DAY 12. Another day, another Family Mart with my phone sneakily attached to the socket they always have out the front.
I could ask and they’d happily charge it inside, but this way I can watch it. I use an adaptor with my foreign phone and if it’s not attached just right it doesn’t work.
Well, I’m on course to do my requisite 35 miles today, but they are coming slowly and with increasing lashings of pain. Nobody’s fault but mine. It would probably take a thousand miles of mountain trail to do the kind of damage the roads have inflicted in 300 or so.
“Tell us more about your feet, Goat!” you cry. Well, since you ask. I should have brought fresh insoles as mine (good ones) are just about hammered lifeless. And the great asteroid-sized blister on my right heel, which I stabbed last night, now has a twin emerging on the left. Another the size of Jeju Island is throbbing right in the middle of my right sole.
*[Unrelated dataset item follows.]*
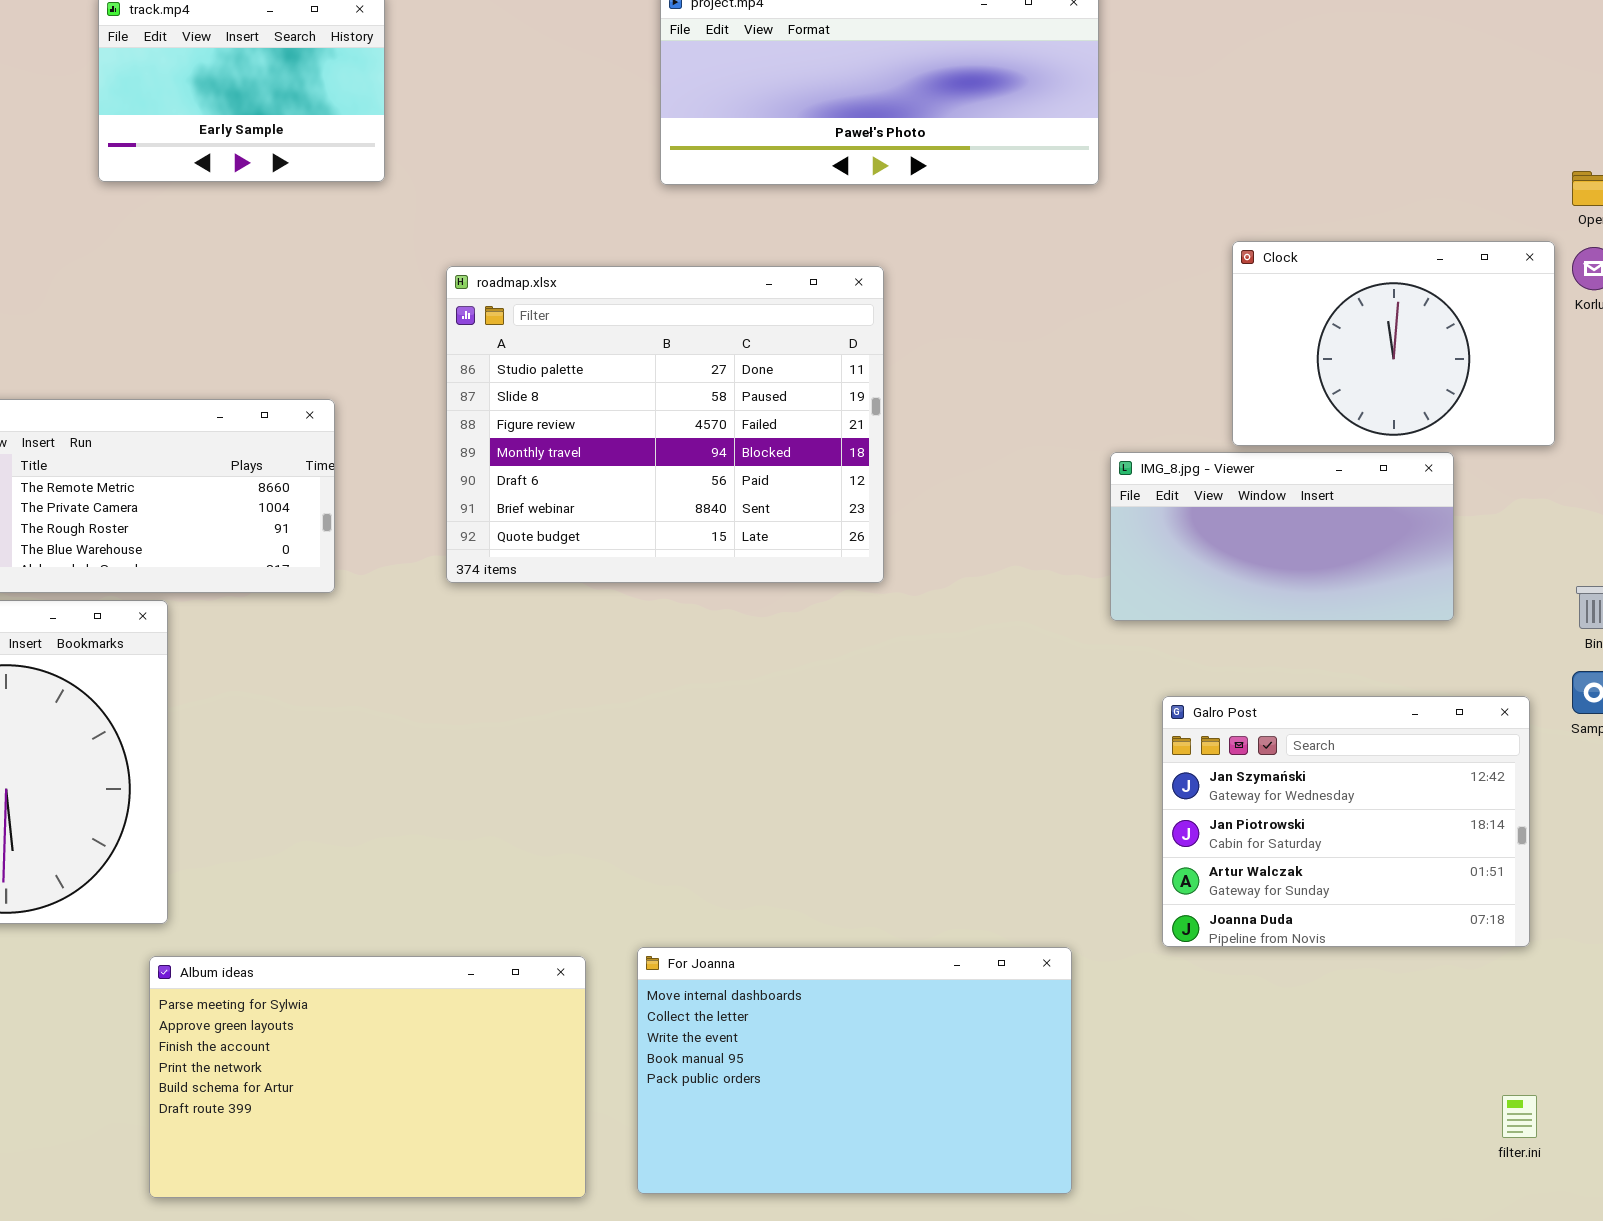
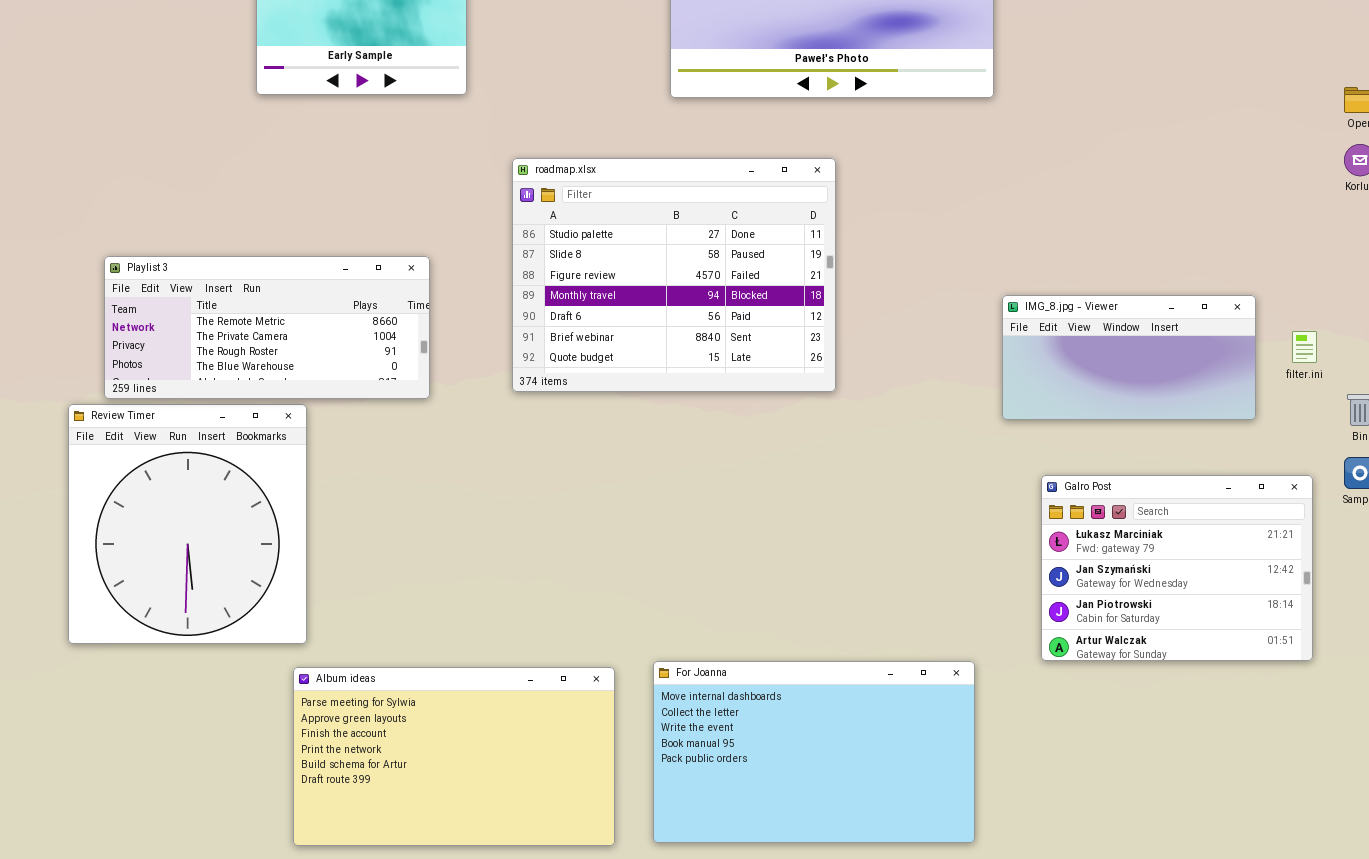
Clock: [1232,241,1555,446] -> none, closed
Galro Post: [1162,696,1530,947] -> [1041,475,1313,661], scrolled up 1 row
filter.ini: [1502,1095,1537,1138] -> [1292,331,1317,363], moved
The toes, though their boyish good looks are long gone, are relatively suffering-free.
But the real problem is the constant pins and needles in my soles, especially when I first start after a break. Like I’m walking on a bed of nails. I’m beginning to question my loathing of the car — and my choice of holiday leisure!
But enough! I don’t want you to think I’m miserable, ’cause I’d still rather be doing this than (almost) anything else. The journey is still a buzz, just a slower buzz.
Last night I left the beach and hiked till about 10:30, really enjoying the nearly deserted coastal road with the fences and lookout towers in dramatic silhouette:
Surf broke over floodlit outcrops; I passed a giant war memorial and a massive navy frigate perched on dry land as an exhibit.
Then I was led inland again, back through the paddies and sleeping hamlets. I started thinking about a place to crash. One problem with night-hiking is that finding a campsite, particularly in a semi-urban area, is much more difficult in the dark. (I recall one drunken night on the PCT getting woken in the night by an irate local who’d found me cowboy-camping on his front driveway.)
After a fruitless half-hour I resorted to spreading out my kit on the ground in a bus shelter! I figured I’d be dry at least if the rain returned. But the quality of my repose was compromised by the traffic noise and sweeping headlights; I got perhaps three hours before conceding defeat and starting down the prickling road. Hundreds of fat spiders hung from glistening, dewy webs, as dawn broke over the Taebaek Mountains.
My goal is Yangyang (like Australia’s Wagga Wagga, so good they named it twice) and a little beyond, further inland, so tomorrow I can find Rt 44 and start…climbing.
Yes, folks, my secret plan is now revealed. Alert the media! I aim to reach the climax of this journey on Soraeksan, one of the country’s highest, most dramatic and most famous san-s, and then find my way to Sokcho on the coast and a bus home. I could be wrong, but I have a feeling I might the first person to walk to the top of it from Busan.
Or if my feet deteriorate further, I’ll surely be the first to crawl it.